Mardi 24 Novembre 2015

Aujourd’hui, comme en 1997, le nickel est au cœur des débats sur l’avenir de la Nouvelle-Calédonie. À l’approche du référendum d’autodétermination prévu d’ici 2018, il s'invite à la table des négociations. Cette fois, c’est la maîtrise totale des ressources minières et métallurgiques par le pays, la « dernière décolonisation », qui est en jeu. Le destin commun du pays aussi.
Plus la Nouvelle-Calédonie s’éloigne de la France, plus elle s’immerge dans l’économie mondiale. Ses partenaires sont brésiliens, suisses, coréens et bientôt, peut-être chinois. Ses clients sont européens, australiens et japonais, ses fournisseurs viennent des quatre coins du monde. Tous pensent « international » et non pas « local ». Ce changement irréversible de paradigme n’est pas sans conséquences sur un archipel encore très centré sur lui-même.
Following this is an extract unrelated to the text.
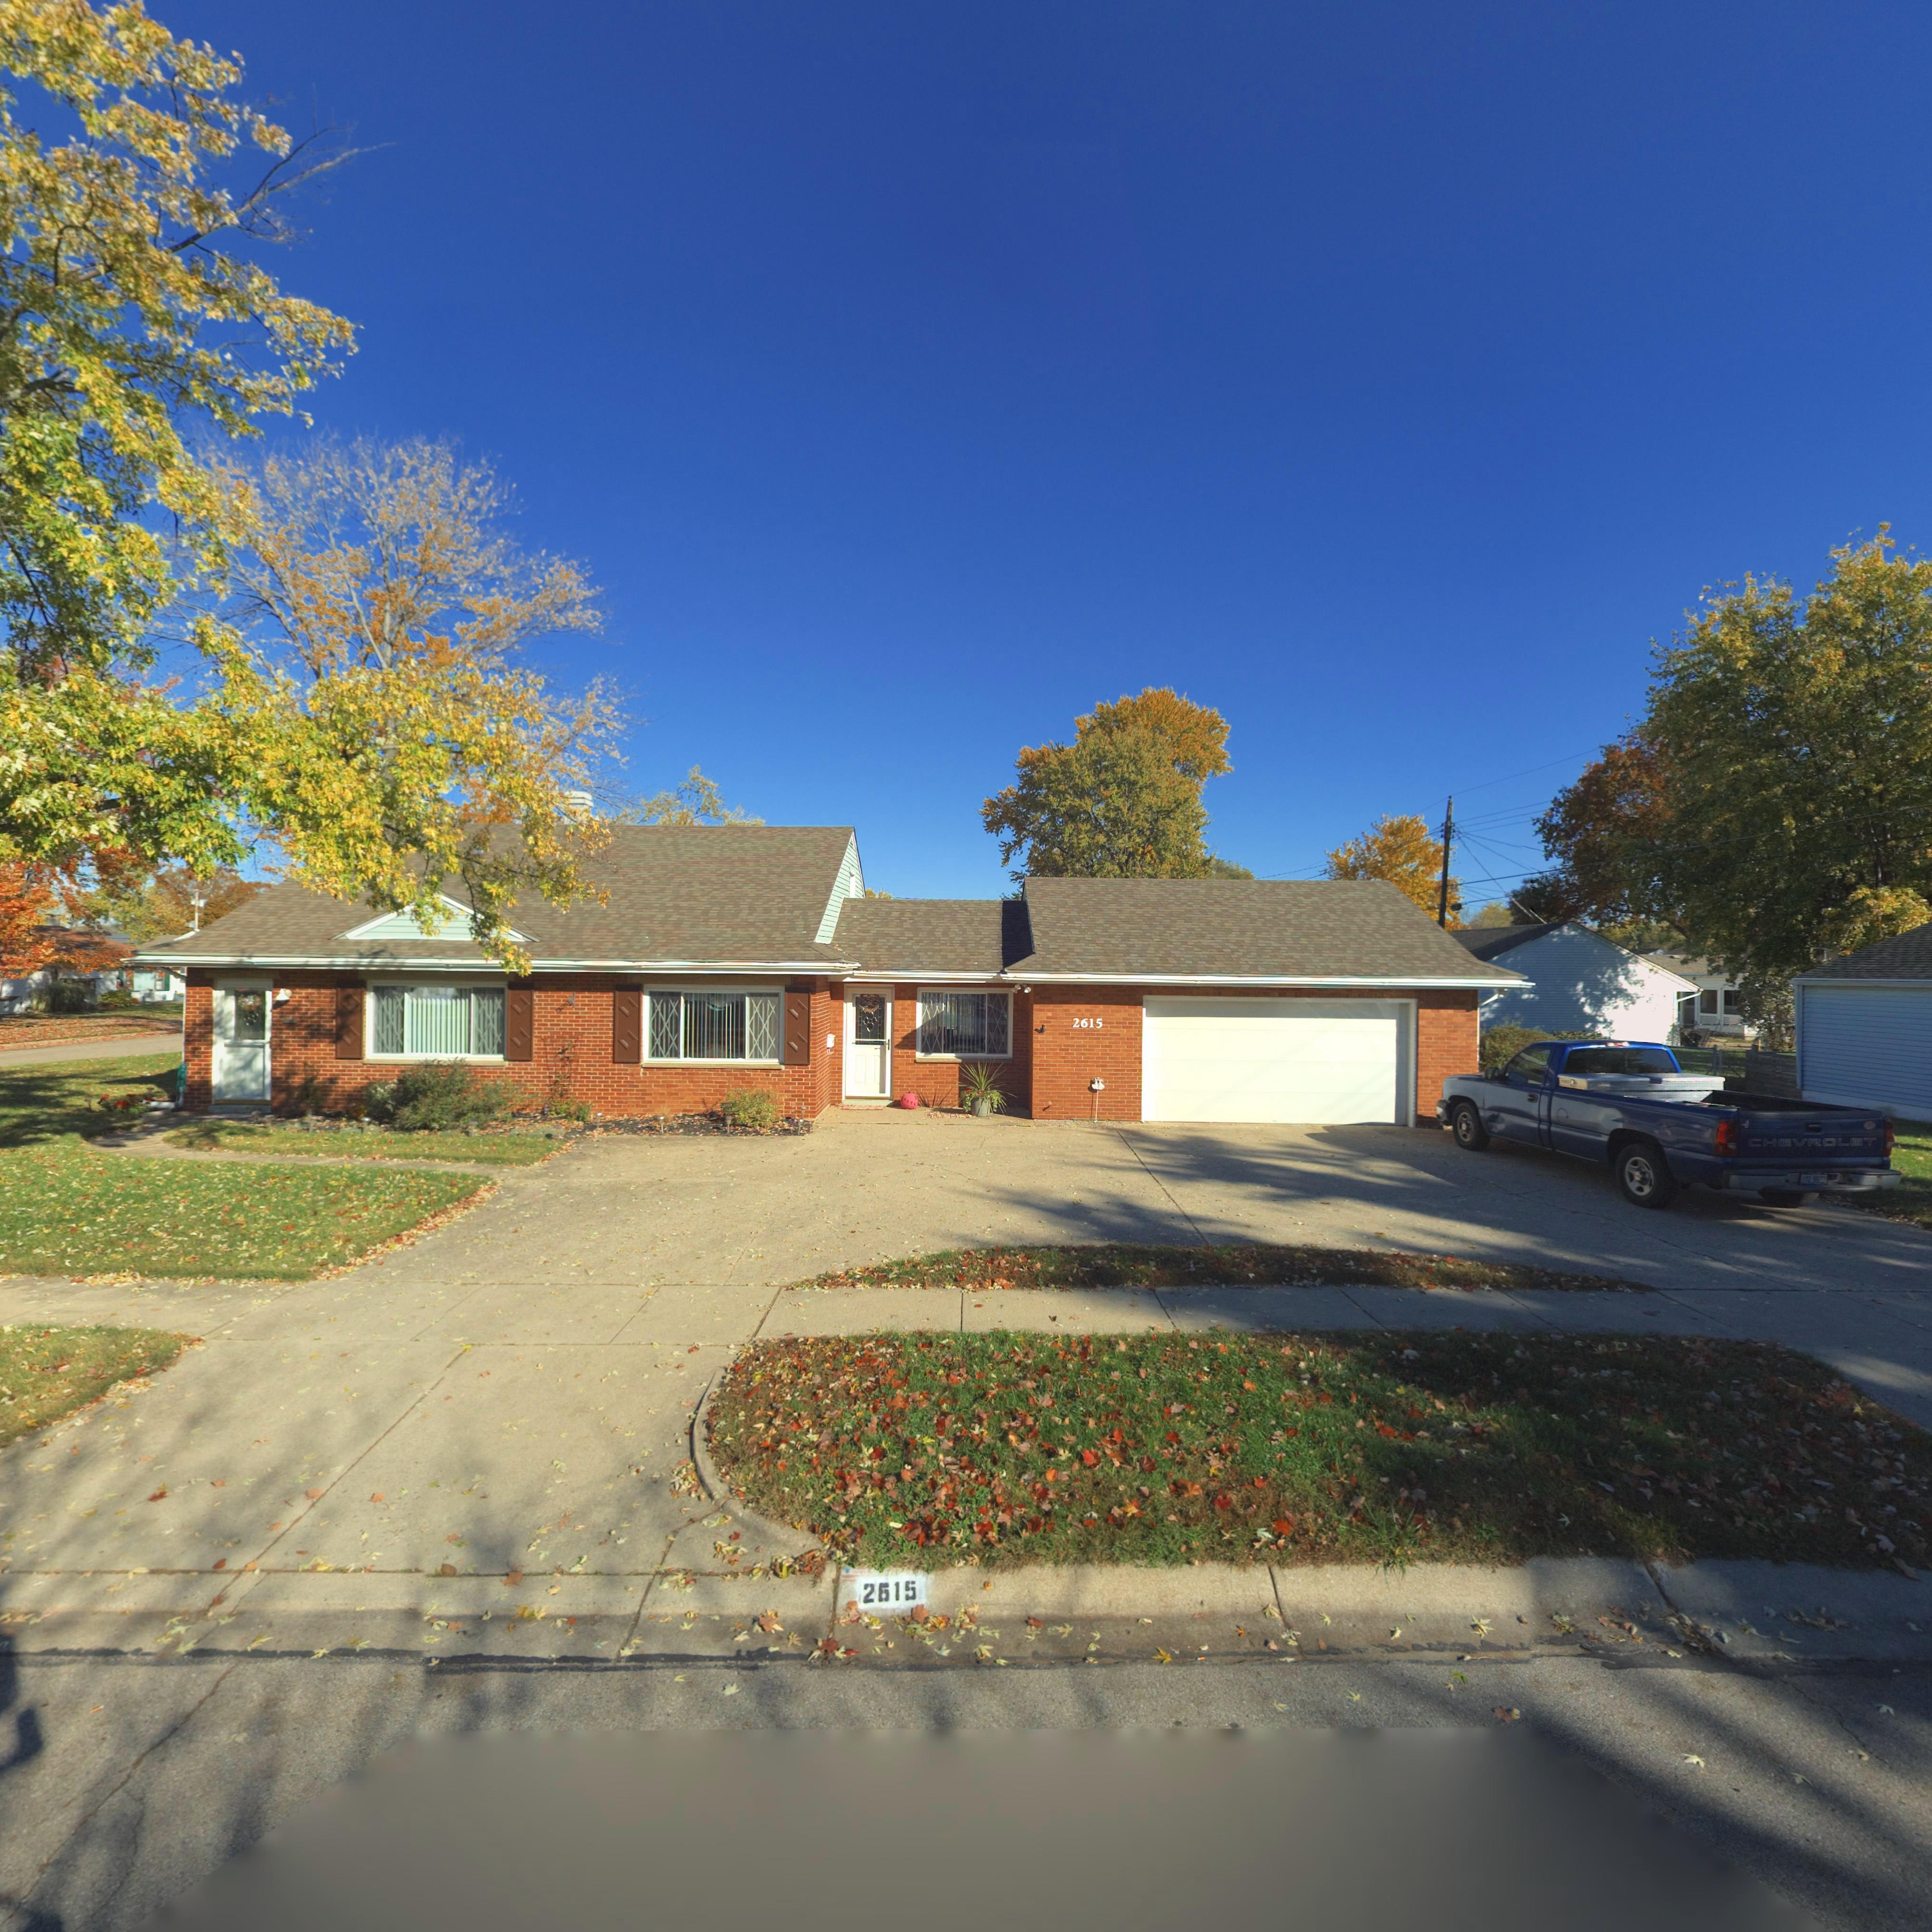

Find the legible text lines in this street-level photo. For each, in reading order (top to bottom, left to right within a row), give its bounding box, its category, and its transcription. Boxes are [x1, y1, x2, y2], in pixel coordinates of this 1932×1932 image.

[1072, 1017, 1103, 1029] StreetNumber: 2615
[862, 1580, 917, 1604] StreetNumber: 2615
L’auteure de cet ouvrage est allée à la rencontre des décideurs politiques et industriels de Nouvelle-Calédonie, des habitants des communes minières des côtes est et ouest, des analystes internationaux de Londres et Singapour, des hauts fonctionnaires parisiens et des Inuits du Québec. De ces entretiens, passionnants en tous points, est né un livre qui aborde la principale richesse naturelle du pays sous un angle différent : historique, humain, sociologique et géostratégique. Libre à chacun ensuite de se faire une opinion.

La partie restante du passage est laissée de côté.